Hamburg. Die deutschen Handball-Frauen haben gegen Schweden zwei Niederlagen in zwei Tagen kassiert. 21 Sunden nach dem 28:33 in Göteborg lief die DHB-Auswahl von Bundestrainer Michael Biegler in der Hamburger Barclaycard-Arena erneut gegen die Skandinavierinnen auf und unterlag unglücklich mit 23:24 (15:9).

Vor 10 500 Zuschauern erzielte Kim Naidzinavicius mit fünf Treffern die meisten Tore für die Gastgeberinnen. Bei den Skandinavierinnen waren Ukrika Toft Hansen und Isabelle Gullden mit je vier Toren am erfolgreichsten.

Anders als am Vortag präsentierte sich das Team im Rückspiel in besserer Verfassung. In Göteborg hatten die deutschen Mädels um Kapitänin Anna Loerper reihenweise gute Tormöglichkeiten vergeben. In Hamburg sah es lange Zeit nach einem klaren Erfolg aus. Die Deutschen führten zu Beginn der zweiten Halbzeit mit sieben Toren, doch dann unterliefen ihnen in der Abwehr zunehmend Fehler. Zudem vergaben sie klare Torchancen. "Das ist eine schmerzliche und ärgerliche Niederlage", bilanzierte Biegler. "Im Moment sind wir nicht in der Lage, über längere Zeit die Qualitätsmerkmale abzurufen."

Biegler setzte das nicht nach Schweden mitgereiste Quartett Emily Bölk, Lone Fischer (beide Buxtehuder SV), Angie Geschke (VfL Oldenburg) und Isabell Klein (Nantes HB) ein. In der Schlussphase wurde die DHB-Auswahl immer hektischer und baute den Rivalen damit auf.

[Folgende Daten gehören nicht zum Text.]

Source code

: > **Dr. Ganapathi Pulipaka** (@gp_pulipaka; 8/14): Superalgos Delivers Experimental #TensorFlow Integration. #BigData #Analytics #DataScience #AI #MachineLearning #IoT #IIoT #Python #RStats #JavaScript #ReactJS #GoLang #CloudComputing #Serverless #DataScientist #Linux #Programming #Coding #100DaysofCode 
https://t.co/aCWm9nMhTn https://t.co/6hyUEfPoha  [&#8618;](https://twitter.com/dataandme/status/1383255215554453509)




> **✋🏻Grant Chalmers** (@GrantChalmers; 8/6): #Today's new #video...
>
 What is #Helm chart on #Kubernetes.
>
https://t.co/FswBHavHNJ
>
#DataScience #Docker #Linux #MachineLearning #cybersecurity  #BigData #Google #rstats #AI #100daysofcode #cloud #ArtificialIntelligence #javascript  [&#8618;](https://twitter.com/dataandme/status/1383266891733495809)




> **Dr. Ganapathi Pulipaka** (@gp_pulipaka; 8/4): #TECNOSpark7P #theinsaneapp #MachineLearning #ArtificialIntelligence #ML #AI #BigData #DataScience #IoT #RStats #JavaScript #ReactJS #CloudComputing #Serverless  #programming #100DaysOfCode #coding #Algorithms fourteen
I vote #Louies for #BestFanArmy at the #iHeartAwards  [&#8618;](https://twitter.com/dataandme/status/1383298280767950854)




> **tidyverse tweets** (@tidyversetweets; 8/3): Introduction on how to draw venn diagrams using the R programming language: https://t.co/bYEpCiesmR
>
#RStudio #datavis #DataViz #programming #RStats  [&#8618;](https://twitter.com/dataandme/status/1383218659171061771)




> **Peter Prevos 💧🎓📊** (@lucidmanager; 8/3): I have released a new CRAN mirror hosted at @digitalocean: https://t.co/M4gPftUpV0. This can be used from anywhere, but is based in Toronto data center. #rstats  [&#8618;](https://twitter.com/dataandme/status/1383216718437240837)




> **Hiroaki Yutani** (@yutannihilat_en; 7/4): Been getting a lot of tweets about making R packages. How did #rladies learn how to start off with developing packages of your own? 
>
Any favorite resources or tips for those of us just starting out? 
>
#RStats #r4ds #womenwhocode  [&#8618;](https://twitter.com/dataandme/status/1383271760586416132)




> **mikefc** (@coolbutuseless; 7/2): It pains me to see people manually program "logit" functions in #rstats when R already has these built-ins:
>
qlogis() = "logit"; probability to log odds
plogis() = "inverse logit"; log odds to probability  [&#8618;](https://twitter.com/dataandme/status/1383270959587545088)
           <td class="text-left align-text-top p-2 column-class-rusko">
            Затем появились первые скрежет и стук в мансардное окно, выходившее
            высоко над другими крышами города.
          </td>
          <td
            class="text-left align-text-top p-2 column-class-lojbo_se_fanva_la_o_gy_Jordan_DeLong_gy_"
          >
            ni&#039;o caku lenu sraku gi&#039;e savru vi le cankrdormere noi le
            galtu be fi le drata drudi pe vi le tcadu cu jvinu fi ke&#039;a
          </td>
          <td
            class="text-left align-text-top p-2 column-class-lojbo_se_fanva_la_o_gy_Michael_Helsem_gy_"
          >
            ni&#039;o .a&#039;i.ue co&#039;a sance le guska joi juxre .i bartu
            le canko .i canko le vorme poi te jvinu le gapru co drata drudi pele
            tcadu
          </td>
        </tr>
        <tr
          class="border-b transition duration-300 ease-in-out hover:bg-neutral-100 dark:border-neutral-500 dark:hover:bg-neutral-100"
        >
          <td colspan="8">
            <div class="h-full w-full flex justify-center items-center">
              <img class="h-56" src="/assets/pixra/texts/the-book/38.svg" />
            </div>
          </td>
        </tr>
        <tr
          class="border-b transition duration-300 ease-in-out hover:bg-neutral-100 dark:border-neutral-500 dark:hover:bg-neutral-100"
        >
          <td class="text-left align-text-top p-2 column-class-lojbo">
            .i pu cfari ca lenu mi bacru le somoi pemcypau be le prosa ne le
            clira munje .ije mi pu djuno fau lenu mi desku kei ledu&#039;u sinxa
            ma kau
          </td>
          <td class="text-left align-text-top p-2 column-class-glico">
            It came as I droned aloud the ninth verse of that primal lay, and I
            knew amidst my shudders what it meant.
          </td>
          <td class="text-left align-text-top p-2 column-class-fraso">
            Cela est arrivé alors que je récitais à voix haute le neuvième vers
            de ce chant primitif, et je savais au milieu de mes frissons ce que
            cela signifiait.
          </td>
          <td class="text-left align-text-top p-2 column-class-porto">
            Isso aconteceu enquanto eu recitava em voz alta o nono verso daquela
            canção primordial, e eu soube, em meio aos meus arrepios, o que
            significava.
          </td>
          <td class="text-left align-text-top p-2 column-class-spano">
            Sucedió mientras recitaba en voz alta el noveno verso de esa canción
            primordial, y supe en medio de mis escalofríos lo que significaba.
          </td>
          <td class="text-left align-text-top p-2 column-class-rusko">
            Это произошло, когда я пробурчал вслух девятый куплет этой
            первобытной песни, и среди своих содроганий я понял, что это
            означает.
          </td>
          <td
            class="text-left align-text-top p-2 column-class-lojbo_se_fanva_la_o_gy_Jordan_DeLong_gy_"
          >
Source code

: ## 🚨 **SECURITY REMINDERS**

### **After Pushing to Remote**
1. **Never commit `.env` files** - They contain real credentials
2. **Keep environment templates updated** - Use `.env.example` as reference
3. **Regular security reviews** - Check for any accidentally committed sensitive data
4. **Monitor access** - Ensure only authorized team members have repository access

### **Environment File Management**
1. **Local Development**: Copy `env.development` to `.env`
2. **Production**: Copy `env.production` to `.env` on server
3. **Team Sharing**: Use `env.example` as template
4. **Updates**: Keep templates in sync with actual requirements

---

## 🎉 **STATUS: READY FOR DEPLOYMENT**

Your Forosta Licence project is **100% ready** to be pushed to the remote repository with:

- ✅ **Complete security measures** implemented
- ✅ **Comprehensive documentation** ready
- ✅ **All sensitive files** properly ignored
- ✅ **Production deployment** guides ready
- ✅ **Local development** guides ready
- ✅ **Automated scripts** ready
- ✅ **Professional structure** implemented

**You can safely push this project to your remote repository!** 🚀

Zudem brachten die zahlreichen Wechsel keine Ruhe ins Team.

Torfrau Katja Kramarczyk, die am Samstag ihren 33. Geburtstag beging, war erleichtert, die Niederlage schon am nächsten Tag beim Rückspiel in Hamburg revidieren zu können. "In Göteborg lief gar nichts", meinte die Torfrau, die in Hamburg von Clara Woltering ersetzt wurde, und versprach eine deutliche Steigerung. Dass ihre Mannschaft am Ende jedoch wieder leer ausging, konnte sie nicht fassen.

Schweden ist für das deutsche Team ein Dauerrivale. In den vergangenen vier Monaten hat die DHB-Auswahl fünfmal gegen die Skandinavierinnen gespielt. Ein Sieg, zwei Niederlagen und zwei Unentschieden stehen seither gegen den Olympia-Siebten zu Buche. Als Gastgeberinnen sind die Deutschen für die WM im Dezember qualifiziert und wollen sich über Testspiele und in der EM-Qualifikation den nötigen Feinschliff für das Turnier holen. Ziel vor heimischem Publikum ist der Gewinn einer Medaille. Dafür müsste man erneut eine Reise nach Hamburg antreten können, wo ein Halbfinale und das Finale ausgetragen werden. "Das ist möglich", sagte DHB-Präsident Andreas Michelmann.